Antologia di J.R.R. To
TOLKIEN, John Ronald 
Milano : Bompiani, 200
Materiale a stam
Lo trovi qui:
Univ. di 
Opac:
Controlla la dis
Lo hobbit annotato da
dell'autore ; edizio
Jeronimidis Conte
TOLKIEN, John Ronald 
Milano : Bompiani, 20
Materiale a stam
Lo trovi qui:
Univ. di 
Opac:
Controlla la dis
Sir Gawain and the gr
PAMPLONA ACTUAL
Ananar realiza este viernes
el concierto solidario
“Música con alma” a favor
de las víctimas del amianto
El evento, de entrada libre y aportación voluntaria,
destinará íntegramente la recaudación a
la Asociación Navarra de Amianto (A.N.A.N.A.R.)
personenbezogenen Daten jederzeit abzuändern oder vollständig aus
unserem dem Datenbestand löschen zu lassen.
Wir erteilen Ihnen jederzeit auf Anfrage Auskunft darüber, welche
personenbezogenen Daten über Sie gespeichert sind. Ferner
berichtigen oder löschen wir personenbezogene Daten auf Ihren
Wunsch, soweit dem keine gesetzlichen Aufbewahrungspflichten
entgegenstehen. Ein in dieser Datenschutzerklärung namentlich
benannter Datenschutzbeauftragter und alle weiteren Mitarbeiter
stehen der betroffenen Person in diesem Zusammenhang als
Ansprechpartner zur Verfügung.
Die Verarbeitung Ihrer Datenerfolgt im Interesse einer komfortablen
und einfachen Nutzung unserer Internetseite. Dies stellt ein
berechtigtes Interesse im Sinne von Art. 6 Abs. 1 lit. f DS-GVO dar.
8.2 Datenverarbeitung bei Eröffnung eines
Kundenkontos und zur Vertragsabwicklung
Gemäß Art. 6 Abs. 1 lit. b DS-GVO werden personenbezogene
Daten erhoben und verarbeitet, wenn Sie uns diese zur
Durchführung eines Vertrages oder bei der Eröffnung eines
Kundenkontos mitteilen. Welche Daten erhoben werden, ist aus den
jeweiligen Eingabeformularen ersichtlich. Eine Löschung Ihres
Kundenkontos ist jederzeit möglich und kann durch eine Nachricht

[TASK DETAILS]
Edit the entries above so that each "Bompiani" becomes "Mondadori", and give them back with nothing else changed.

[RESPONSE]
Antologia di J.R.R. To
TOLKIEN, John Ronald 
Milano : Mondadori, 200
Materiale a stam
Lo trovi qui:
Univ. di 
Opac:
Controlla la dis
Lo hobbit annotato da
dell'autore ; edizio
Jeronimidis Conte
TOLKIEN, John Ronald 
Milano : Mondadori, 20
Materiale a stam
Lo trovi qui:
Univ. di 
Opac:
Controlla la dis
Sir Gawain and the gr
PAMPLONA ACTUAL
Ananar realiza este viernes
el concierto solidario
“Música con alma” a favor
de las víctimas del amianto
El evento, de entrada libre y aportación voluntaria,
destinará íntegramente la recaudación a
la Asociación Navarra de Amianto (A.N.A.N.A.R.)
personenbezogenen Daten jederzeit abzuändern oder vollständig aus
unserem dem Datenbestand löschen zu lassen.
Wir erteilen Ihnen jederzeit auf Anfrage Auskunft darüber, welche
personenbezogenen Daten über Sie gespeichert sind. Ferner
berichtigen oder löschen wir personenbezogene Daten auf Ihren
Wunsch, soweit dem keine gesetzlichen Aufbewahrungspflichten
entgegenstehen. Ein in dieser Datenschutzerklärung namentlich
benannter Datenschutzbeauftragter und alle weiteren Mitarbeiter
stehen der betroffenen Person in diesem Zusammenhang als
Ansprechpartner zur Verfügung.
Die Verarbeitung Ihrer Datenerfolgt im Interesse einer komfortablen
und einfachen Nutzung unserer Internetseite. Dies stellt ein
berechtigtes Interesse im Sinne von Art. 6 Abs. 1 lit. f DS-GVO dar.
8.2 Datenverarbeitung bei Eröffnung eines
Kundenkontos und zur Vertragsabwicklung
Gemäß Art. 6 Abs. 1 lit. b DS-GVO werden personenbezogene
Daten erhoben und verarbeitet, wenn Sie uns diese zur
Durchführung eines Vertrages oder bei der Eröffnung eines
Kundenkontos mitteilen. Welche Daten erhoben werden, ist aus den
jeweiligen Eingabeformularen ersichtlich. Eine Löschung Ihres
Kundenkontos ist jederzeit möglich und kann durch eine Nachricht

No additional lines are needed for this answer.